Fiabilité de mise en œuvre, fiabilité à l'épreuve du temps, la fonte grise avait réuni les suffrages du Syndicat. Elle présentait cependant un talon d'Achille : la fragilité ; de ce fait, les fabricants, ne voulant en aucun cas porter atteinte à la sécurité, étaient obligés de prévoir des épaisseurs de métal largement supérieures à celles qu'imposait la pression des réseaux. Il en résultait que les tuyaux de fonte étaient lourds et onéreux. La découverte de la fonte ductile, après la seconde guerre mondiale, apporta la solution puisque tout en conservant les qualités de son aînée — la fonte grise — cette fonte des temps modernes n'en possédait pas les défauts. Résistant à la traction, aux chocs, bénéficiant d'une haute limite élastique et d'un allongement important, elle permit aux fabricants de diminuer l'épaisseur des tuyaux qui gagnèrent ainsi en compétitivité. Le Syndicat, en décida l'utilisation, et n'eut qu'à s'en féliciter.

[Photo : Assemblage d'un tuyau de fonte.]

Des revêtements adaptés

Mais surgit un nouveau problème : la corrosion des tuyaux. Dans le cas de la fonte grise, l'épaisseur des tuyaux suffisait à limiter le phénomène. Différentes campagnes menées sur le thème de la corrosion trouvèrent un écho parmi les délégués communaux du Syndicat, mais surtout chez l'exploitant : la C.E.B. Heureusement, ce problème était bien maîtrisé par les fabricants de tuyaux qui s'étaient posé la question de savoir si dans le cas de la fonte ductile, la diminution de l'épaisseur de métal, tout en améliorant les qualités mécaniques des tuyaux, n'affaiblirait pas la résistance chimique de ceux-ci. Des prélèvements furent effectués, des études furent entreprises et le phénomène de la corrosion put être cerné, en fonction de l'agressivité des sols. La fonte ductile en effet, contrairement à d'autres métaux, ne se trouve attaquée que par certains milieux particulièrement corrosifs, comme c'est d'ailleurs le cas dans quelques terrains de la Presqu'île. Le mal identifié, il restait à trouver le remède : les études menées par les ingénieurs du Centre de Recherche de Pont-à-Mousson aboutirent à la mise au point d'un revêtement à base de zinc, lequel, pulvérisé sur les tuyaux, entraîne, en milieu corrosif, la création d'une couche de sels insolubles qui font écran aux attaques chimiques et qui permettent même la cicatrisation des blessures par effet galvanique. Les essais effectués par la C.E.B. et le Syndicat furent concluants et ce revêtement (dont l'efficacité a été sanctionnée par une norme française homologuée) a progressivement été généralisé à l'ensemble de la production de tuyaux de fonte. En milieux particulièrement corrosifs, il peut être complété par une manche en polyéthylène gainant la conduite. Le Syndicat et la C.E.B. choisissent ainsi le revêtement adapté à la configuration de chaque terrain, qu'il s'agisse de la pose d'une canalisation nouvelle ou d'un renouvellement.

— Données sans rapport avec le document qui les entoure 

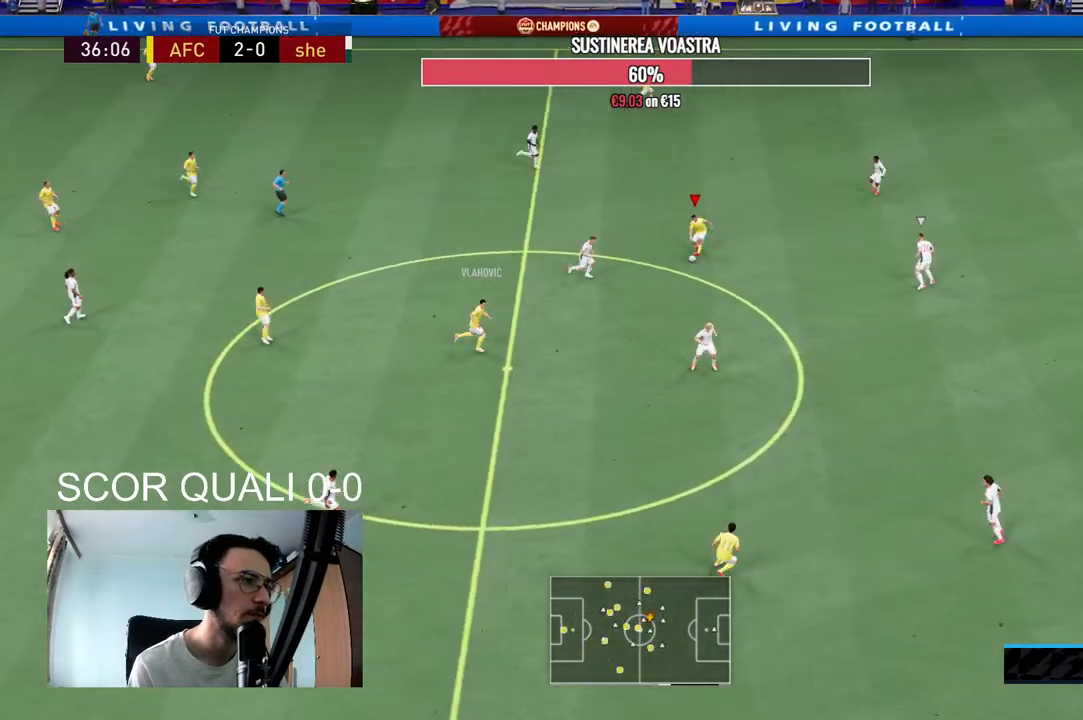
{"buttons": [], "left_stick": "up-right", "right_stick": "center", "events": [[67, "left_stick", "up-right"]]}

À la recherche de l'excellence

Par l'attention qu'ils portent à leur réseau, le Syndicat et la C.E.B. visent un objectif : l'excellence.

Les communes ont d'autres soucis que celui d'ouvrir sans cesse des tranchées au milieu des voies publiques, afin de vérifier, d'entretenir, de remettre en état, voire de rénover ou de remplacer des canalisations défectueuses... l'heure est à la sécurité, à la fiabilité.

Un exemple : les canalisations sont soumises, lors de leur mise en œuvre, mais surtout au cours du temps, à de multiples sollicitations. Le problème de la déstabilisation des lits de pose, bien connu, en est une : les tranchées étant drainantes, les particules fines constituant le lit de pose (généralement du sable) ont tendance à migrer dans le terrain avoisinant. Les conduites se trouvent alors en contact avec le sol, ce qui peut les amener à supporter des efforts et des contraintes qui n'avaient pas été prévus au départ. Or, tous les matériaux n'ont pas le même comportement dans des terrains instables. Et là encore, d'après des études très poussées, il apparaît que le taux de dommages par kilomètre est de 0,04 pour les tuyaux en fonte ductile contre 4 à 30 fois plus pour les autres conduites.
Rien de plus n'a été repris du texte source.